As you can imagine, Korean pop music has been around in Korea for a long time, but it’s only in the past decade or so that it’s made significant inroads into the mainstream music world.
K-pop had its own episode on American television series “Glee”, additionally, there were two K-pop performances at the closing ceremony of the 2018 Winter Olympics in Pyeongchang and let’s not forget Psy’s 2012 satirical earworm “Gangnam Style”.
Some of the biggest groups right now include boy bands BTS and Exo, as well as girl groups BlackPink and Twice. In reality, there are actually more than 300 groups.
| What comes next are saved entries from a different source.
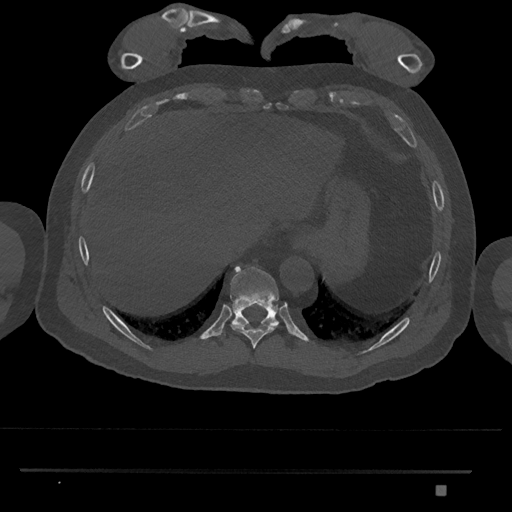
CT including the spine, one axial slice. Slice 1030 of 1134 in the series (ordered by position). Reconstruction kernel Br40s/3. 120 kVp. Bone window (W 1800 / L 400 HU). 0.5 mm slice thickness. 512 × 512 image matrix, field of view 429 × 429 mm. Male patient, age 65 years. Case-level facts recorded for this patient, not image findings: primary cancer: prostate.
Structures marked on this image (semi-automatically segmented with operator editing):
- T10 vertebra: bounding box [x1, y1, x2, y2] px = [223, 265, 279, 337]
- T9 vertebra: [231, 323, 279, 349]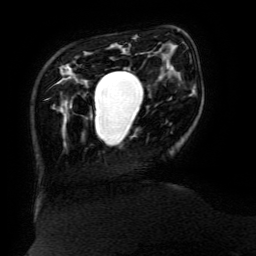
Breast MRI (dynamic contrast-enhanced), one axial slice; position 34 of 134 along the scan axis; cropped to one breast; dynamic contrast-enhanced series, time point 2 of 6 at this slice position (early post-contrast); 3 T; TE 4.8 ms, TR 9 ms; 256 × 256 image matrix, field of view 190 × 190 mm. Female patient.
Outlined on this slice (semi-automatically segmented with operator editing):
- enhancing-tissue mask used for the functional tumour volume (all voxels passing the contrast-enhancement thresholds inside the analysis volume; usually the tumour): bounding box [x1, y1, x2, y2] px = [94, 67, 130, 130]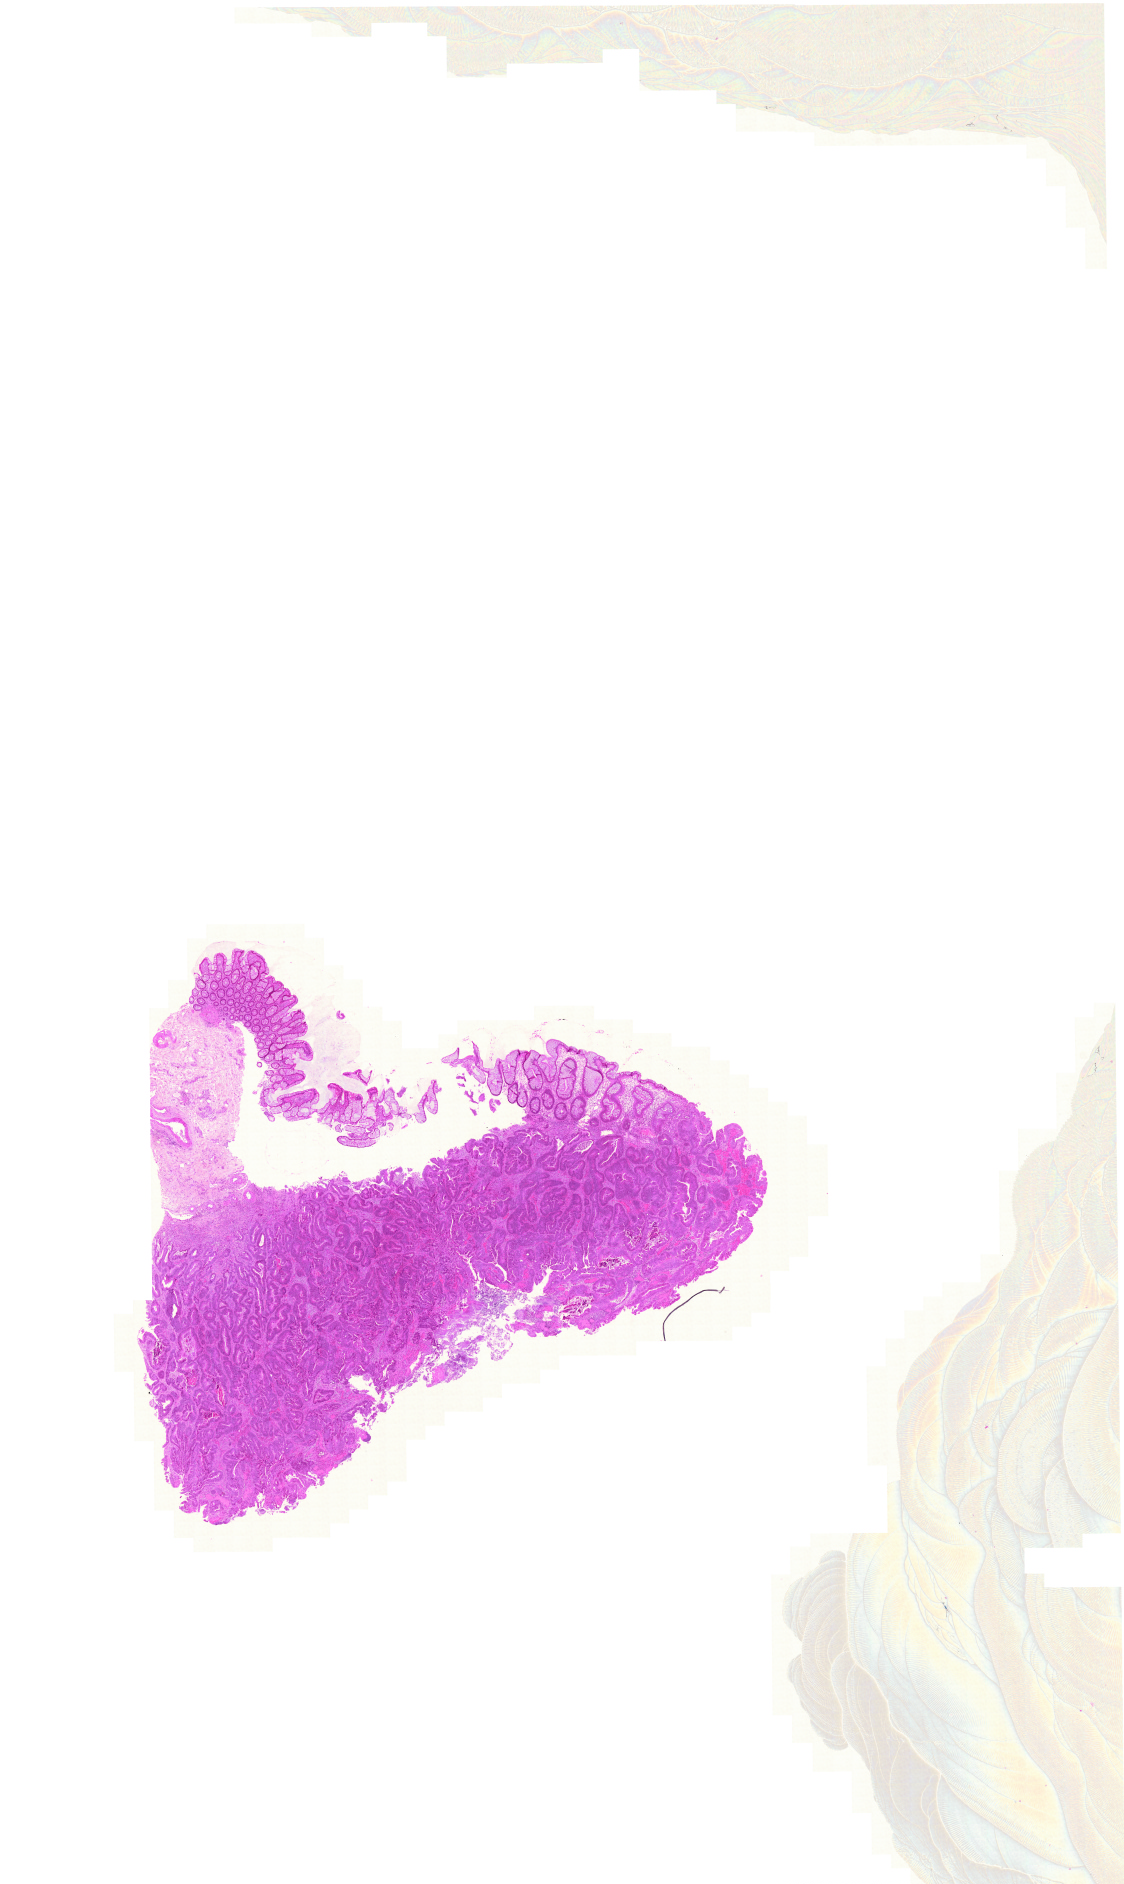
Digitized Hematoxylin and eosin (H&E) stained tissue section (whole slide), a low-resolution overview of the entire scanned area, about 16.7 x 28.0 mm; FFPE section; colon, primary tumour sample. Female patient; age at initial diagnosis 63 years.
• pathologic diagnosis: Adenocarcinoma, NOS
• AJCC pathologic stage: III (5th edition)
• lymph nodes positive (case pathology): 1 of 15 examined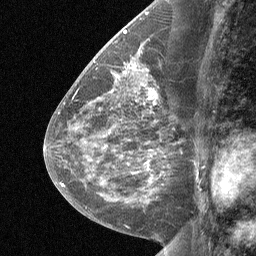
Breast MRI (dynamic contrast-enhanced), one sagittal slice. Position 31 of 64 along the scan axis. Dynamic contrast-enhanced study with each time point stored as its own series, time point 2 of 3 at this slice position (early post-contrast, ordered by acquisition time). 1.5 T. TE 4.8 ms, TR 27 ms. 2 mm slice thickness. 256 × 256 image matrix, field of view 180 × 180 mm. Patient: female, 59 years. Case-level facts recorded for this patient, not image findings: setting: breast cancer imaged before/during neoadjuvant chemotherapy; receptor status: triple-negative.
Structures marked on this image (semi-automatically segmented with operator editing):
- analysis volume of interest (the breast-tissue region the enhancement analysis was run in; not a lesion): bounding box [x1, y1, x2, y2] px = [127, 75, 173, 114]
- tumour enhancement mask (voxels above the 90 % enhancement threshold inside the analysis volume of interest): [148, 88, 157, 100]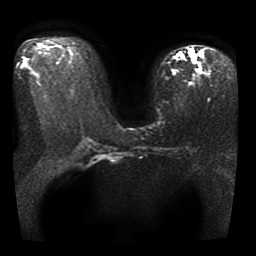
Breast MRI, one axial slice. Diffusion-weighted series; image 2 of 4 stored at this slice position (different b-values; order by instance number). 1.5 T. 5 mm slice thickness. 256 × 256 image matrix, field of view 330 × 330 mm. Female patient.
Structures marked on this image (expert manual segmentation):
- tumour on diffusion-weighted imaging: bounding box [x1, y1, x2, y2] px = [188, 50, 194, 59]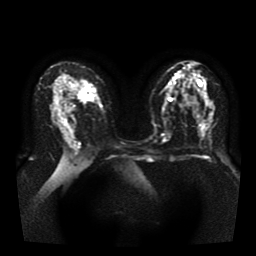
Breast MRI, one axial slice. Slice 22 of 41 in the series (ordered by position). Diffusion-weighted series; image 2 of 4 stored at this slice position (different b-values; order by instance number). 1.5 T. 5 mm slice thickness. 256 × 256 image matrix. Female patient.
Structures marked on this image (expert manual segmentation):
- tumour on diffusion-weighted imaging: bounding box <79,86,95,104> (left, top, right, bottom; pixels)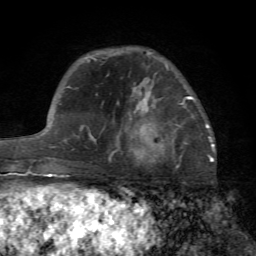
Breast MRI (dynamic contrast-enhanced), one axial slice. Slice 20 of 72 in the series (ordered by position). Cropped to one breast. Dynamic contrast-enhanced series, time point 2 of 7 at this slice position (early post-contrast). 1.5 T. TE 4.2 ms, TR 8.7 ms. 256 × 256 image matrix, field of view 180 × 180 mm. Female patient.
Outlined on this slice (semi-automatically segmented with operator editing):
- enhancing-tissue mask used for the functional tumour volume (all voxels passing the contrast-enhancement thresholds inside the analysis volume; usually the tumour): box from (x=116, y=96) to (x=193, y=159) px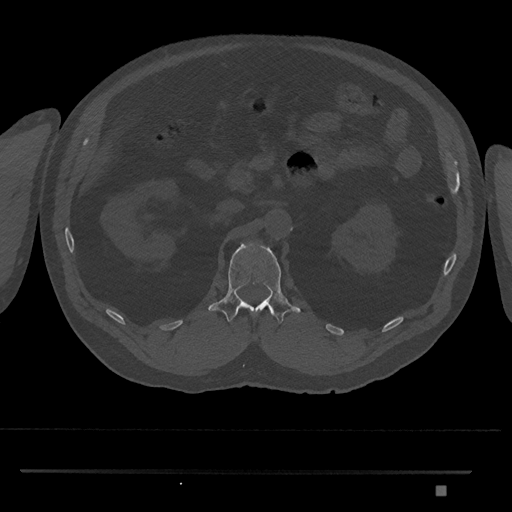
CT including the spine, one axial slice. Slice 828 of 1134 in the series (ordered by position). Reconstruction kernel Br40s/3. Bone window (W 1800 / L 400 HU). 0.5 mm slice thickness. 512 × 512 image matrix, field of view 429 × 429 mm. Male patient, age 65 years. Case-level facts recorded for this patient, not image findings: primary cancer: prostate.
Structures marked on this image (semi-automatic segmentation, software-assisted and operator-edited):
- L1 vertebra: bounding box [x1, y1, x2, y2] px = [208, 242, 301, 324]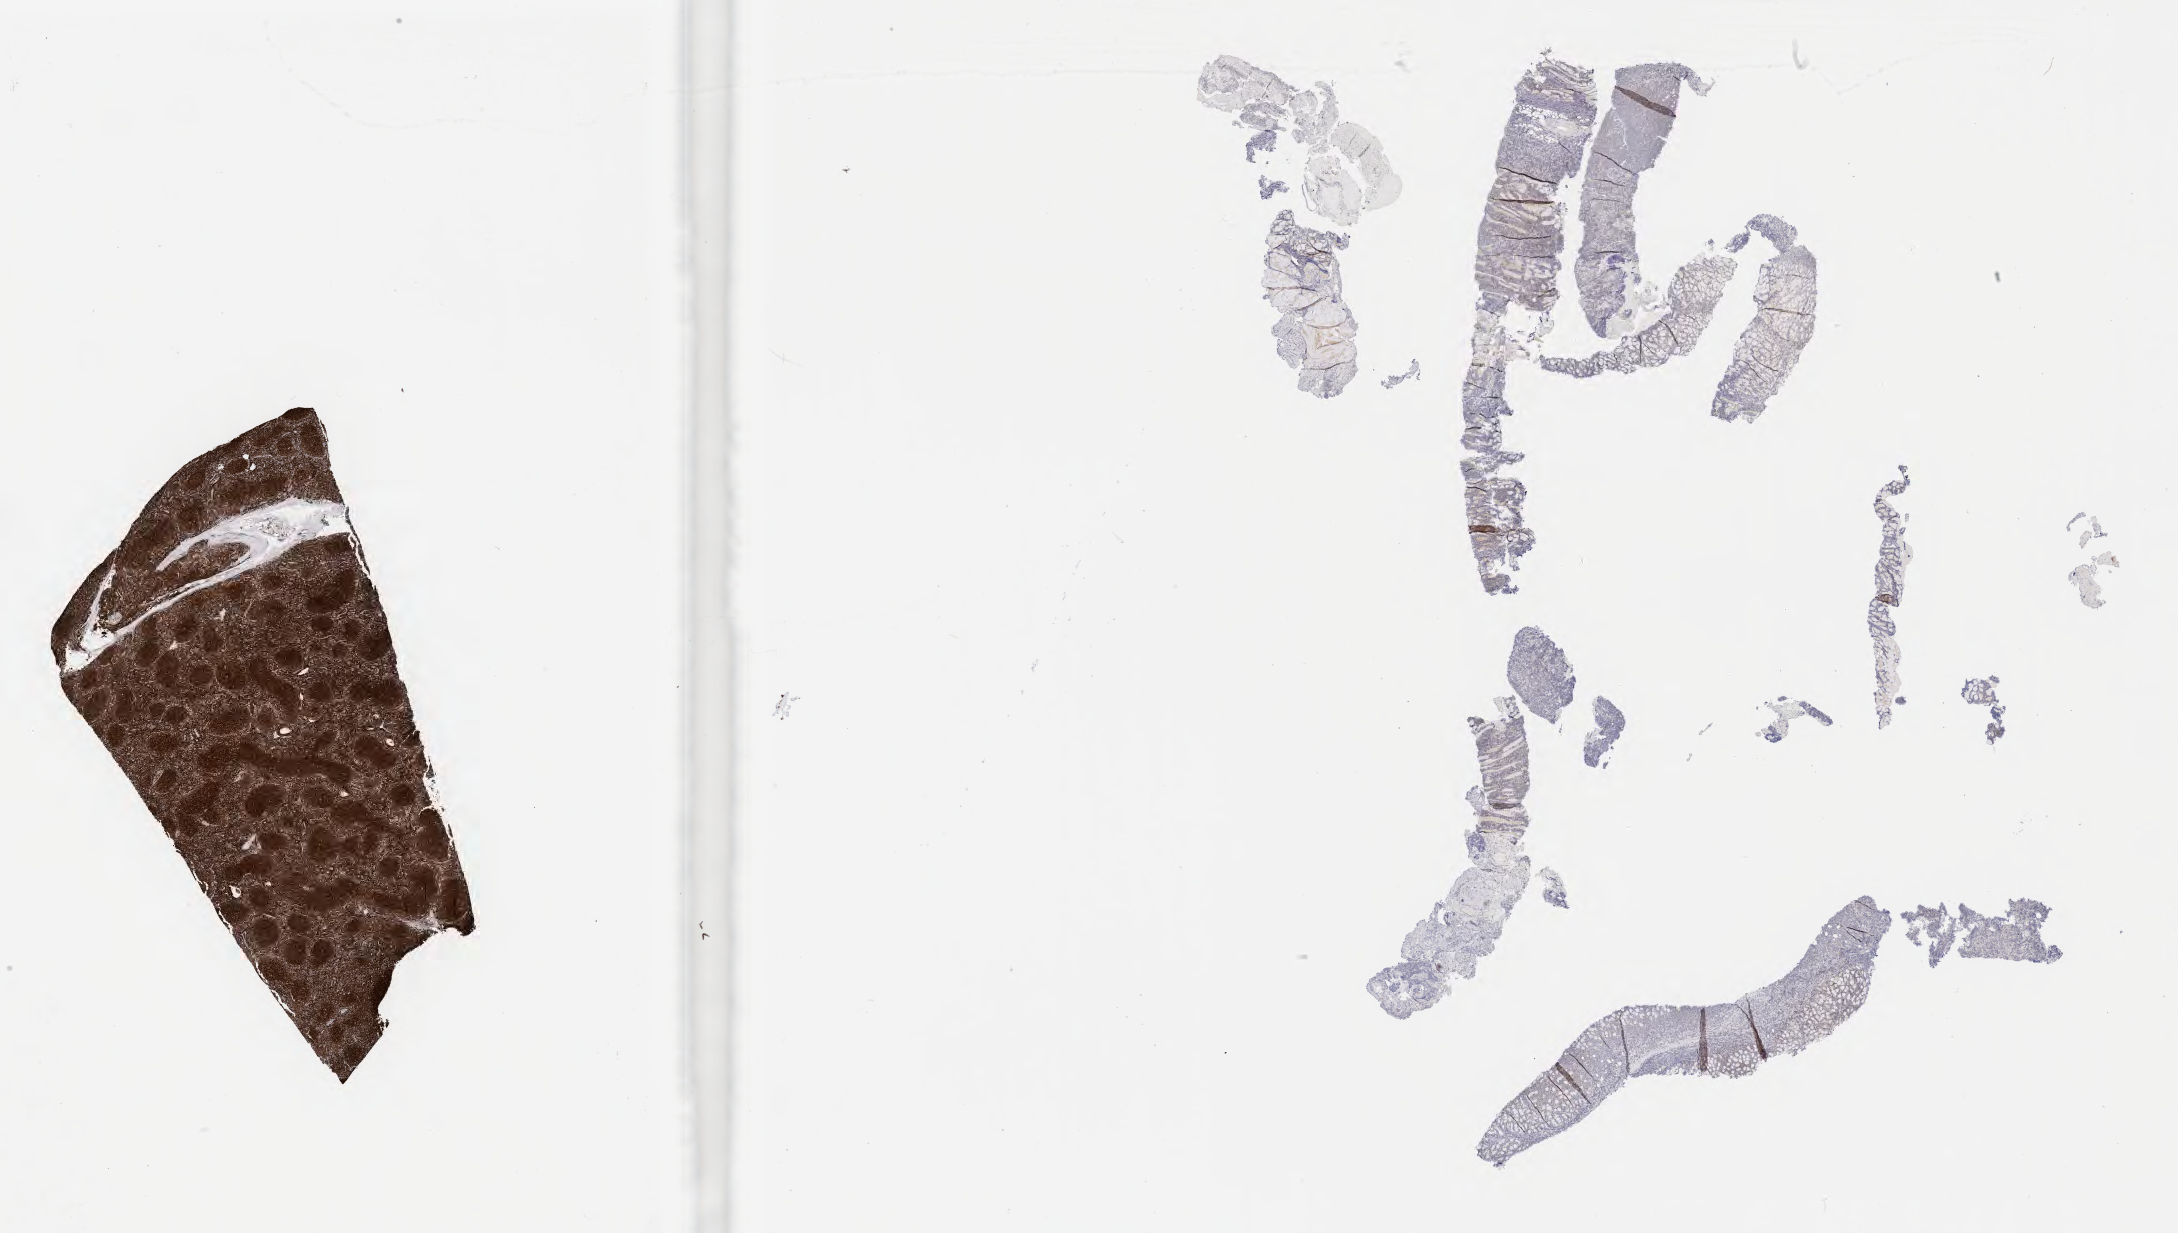
Whole-slide image, immunohistochemical stain for BCL2, whole scanned area (about 35.2 x 19.9 mm) shown as a low-resolution overview. Specimen: tumor tissue. Anatomic site: bone of pelvis. Male patient, aged 53.
Histologic diagnosis: Burkitt lymphoma, NOS.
This past year or so has been especially huge for BTS – arguably the hottest K-pop stars of the moment. They are the first group since The Beatles to have three Billboard No. 1 albums in one year. They are also the first K-pop group to be nominated for a Billboard Music Award, as well as the first Korean music act to be nominated for an American Music Award.
And while other music genres have their fair share of passionate followers, K-pop fandom is on another level. Made up of millions of mostly teenagers and young adults, K-pop fans are fervent devotees of their favourite groups – so much so that it’s basically its own culture with its own language. Got a favourite member? You’ve got a “bias”. See a K-pop idol acting super cute? They’re being “aegyo”.
Learning Korean through K-pop
The growing popularity of K-pop has, unsurprisingly, led to an increase in interest in the Korean language.
King Sejong the Great: Inventor of Hangul, the Korean script.
Between 2013 to 2016 Korean and Japanese were the only languages taught at American universities that experienced growth in the numbers of students enrolled, according to the Modern Language Association of America. As of November 2019, Korean is one of the most popular language courses available on Duolingo, a language-learning website and app, with a massive 4 million learners.
Korean pop culture is driving interest in the language. With the Internet, the reach of all things Korean is more extensive than ever before so it makes sense to use K-pop to help with learning the language.
Words like 싫어 (Dislike) and 좋아 (Like), 사랑해 (Love) and 미워 (Hate) may already sound familiar to you. Other words that regularly frequent K-pop songs are 친구 (Friend), 어떡해? (What should I do?), 예뻐 (Pretty/Beautiful). With many K-Pop songs being about love and relationships, life and loss, K-pop listeners can continue to build vocabulary through their favourite songs.